What impact has social media had on your work? I remember first connecting with you by responding to one of your tweets back in 2009.
The shift in the past 10 years has been massive. Recruitment of the future will require that recruiters be much more like integrated, digital marketing agencies than sales consultants. In an increasingly competitive market, we’re constantly looking for new ways to connect with non-active candidates, and we do our best to push our adverts across all the various social media networks including Facebook, LinkedIn, and Twitter.
What’s the most effective way for candidates to answer the “what’s your salary expectation” question?
First things first, you should give a figure, or at the very least, a range. This is tricky because you don’t want to undershoot, but you also don’t to price yourself out of the market or come across as someone motivated solely by money. But I need a figure so I can address the inevitable question I’ll get asked by my client about salary expectations. You don’t want to be evasive or vague because it prevents us from having a benchmark.
For the majority of marketing candidates in the UK, a 10-15% increase vs. your current salary would be reasonable. Don’t forget the hiring company is taking on a risk in hiring you. And be sure to focus on the total package, not just the base salary. Finally, remember this figure is not always the be-all-end-all. If the company really wants you, there is often room for negotiation down the road.

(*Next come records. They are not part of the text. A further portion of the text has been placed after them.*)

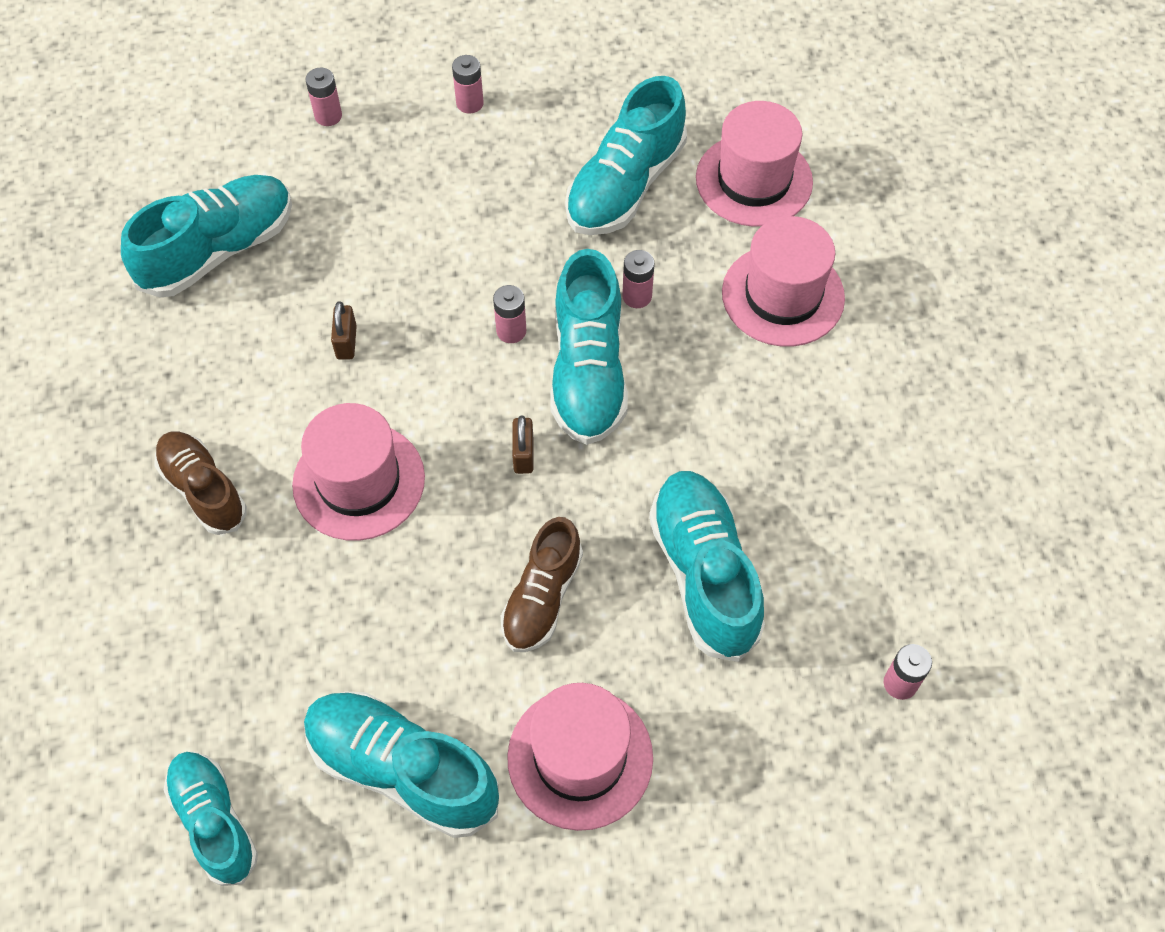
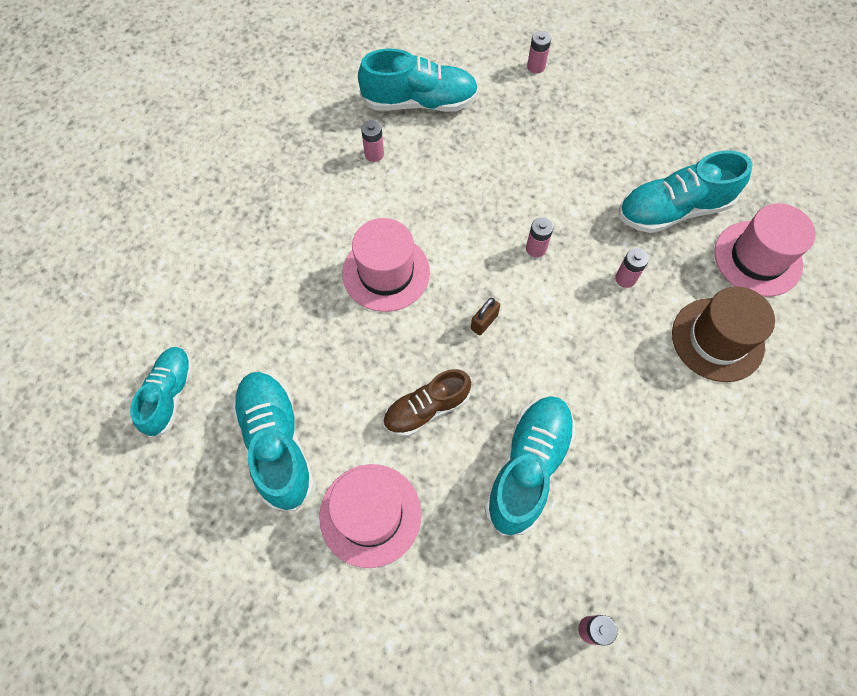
camera: 40 degrees right, 5 degrees up
brown shoe [155,431,247,535] -> none
brown padlock [331,302,357,360] -> none
pink battery [452,55,484,114] -> pink battery moved to [361,120,384,162]
turquoise shoe [550,249,628,445] -> none
pink hat [722,216,845,347] -> brown hat [672,287,775,382]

What surprises you about they types of candidates your clients ultimately end up choosing?
9 times out of 10, the candidate who looks perfect on paper doesn’t get the role. An underdog candidate can often get the role if they show passion and interest. This happens so often. Remember, the candidate has to have room for development. And the client needs a candidate who has the enthusiasm for the role. This means offers don’t always go to the candidate who would seemingly be 100% comfortable with the role.
So the CV really is just the starting point. Once the interview comes, the competition restarts?

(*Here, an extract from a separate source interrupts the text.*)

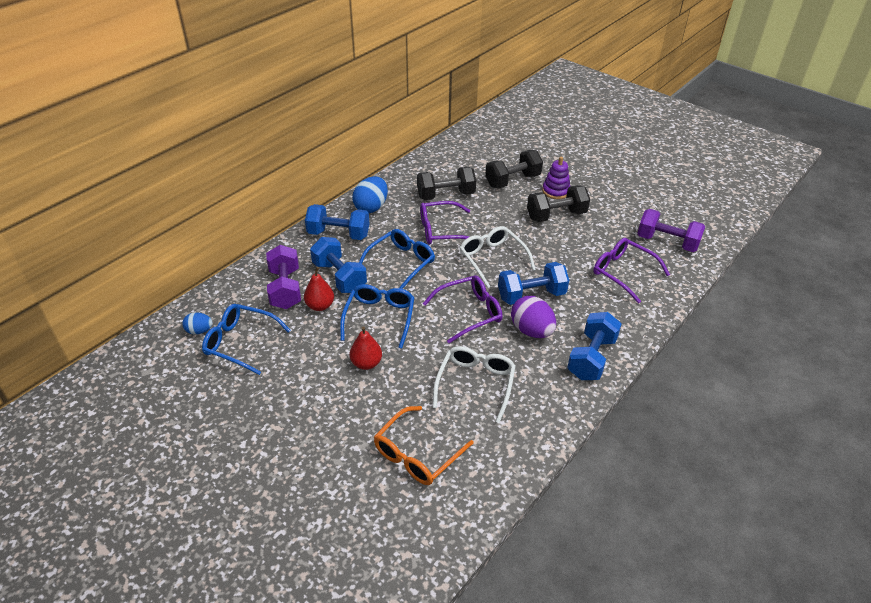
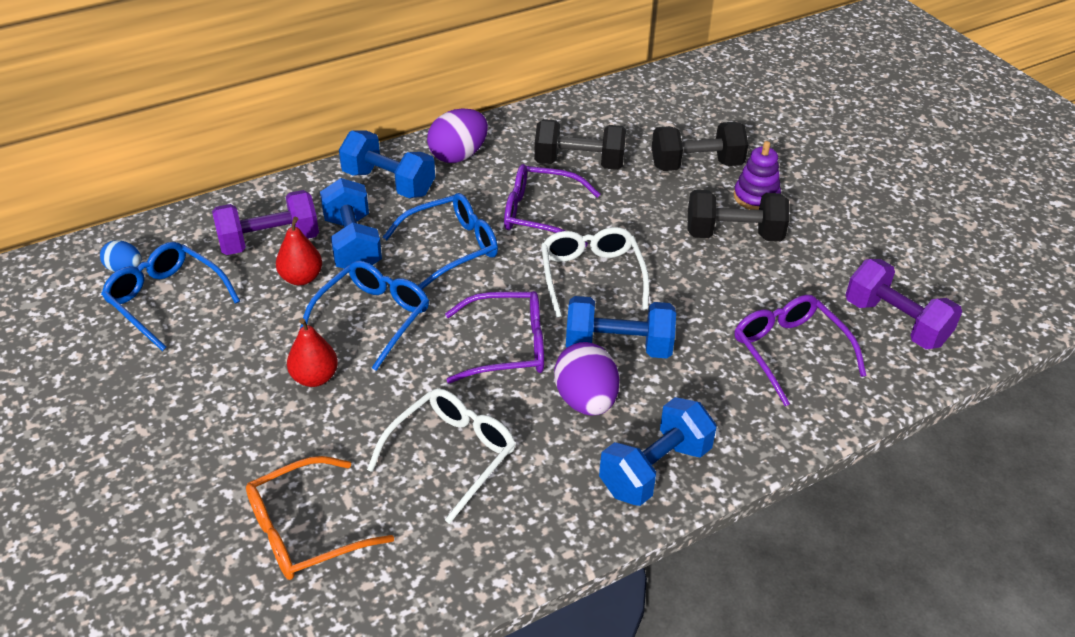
camera: 20 degrees right, 0 degrees up
purple dumbbell [266,245,301,309] -> purple dumbbell turned 60 degrees clockwise [212,190,319,255]
blue egg [352,176,388,213] -> purple egg [427,108,488,163]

Yes. The candidate who looks worse on paper can absolutely surpass the more “qualified” candidate if they interview really well and demonstrate they have the hunger and desire for the role. There’s one reason for the CV. It’s to get you the interview. That’s it. When two similar candidates interview well, the offer rarely goes to the candidate who just has the “better” qualifications. It goes to the candidate who has more passion for the role.
Any other advice you would offer to candidates who want to build strong recruiter relationships?

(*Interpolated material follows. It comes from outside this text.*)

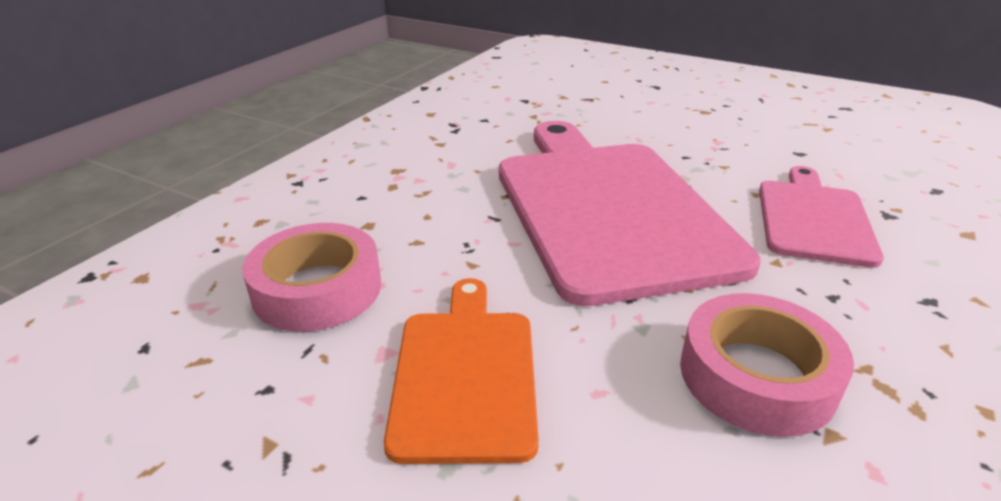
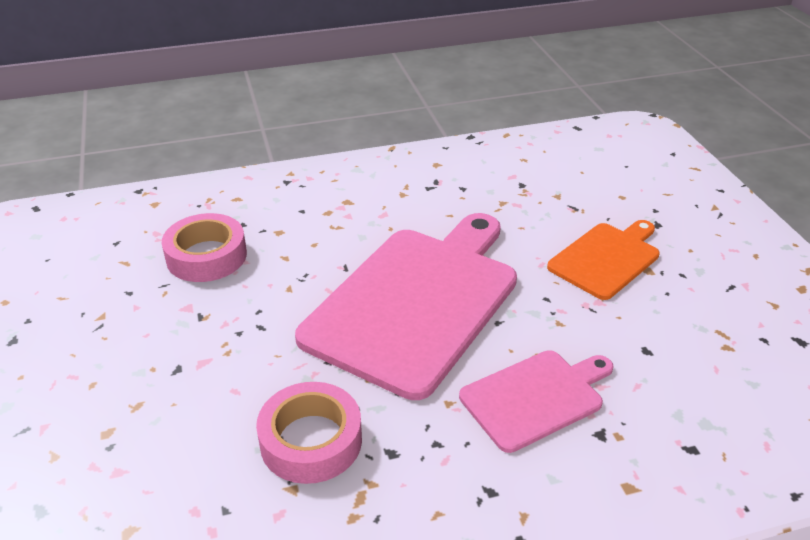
camera: 45 degrees right, 5 degrees up
orange cutting board [384,278,539,464] -> orange cutting board moved to [547,220,660,300]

Be courteous & patient with your recruiters. Don’t forget that you’re not paying recruiters. Recruiters are paid to fill roles, not place candidates. We of course want to help candidates, but our clients are hiring companies, not candidates. So having a positive relationship is key. If a candidate has a solid working relationship with me, I’ll more likely present that candidate not only because of the good rapport, but also because her behaviour signals she’s good at building relationships, which is critical to succeeding in the workplace.
Finally, take the time to build a strong relationship with a recruiter. The people I’ve worked best with have done their research on me, which creates a much more efficient process from the start. Meet face-to-face and maintain regular communication, perhaps 2-3 times a year for passive candidates. It helps us get to know you, it keeps you top-of-mind, and it helps me present you quickly when an opportunity comes up. If you find that right recruiter, you’ll stay with them for years, which is a win-win for you, the recruiter, and hiring companies.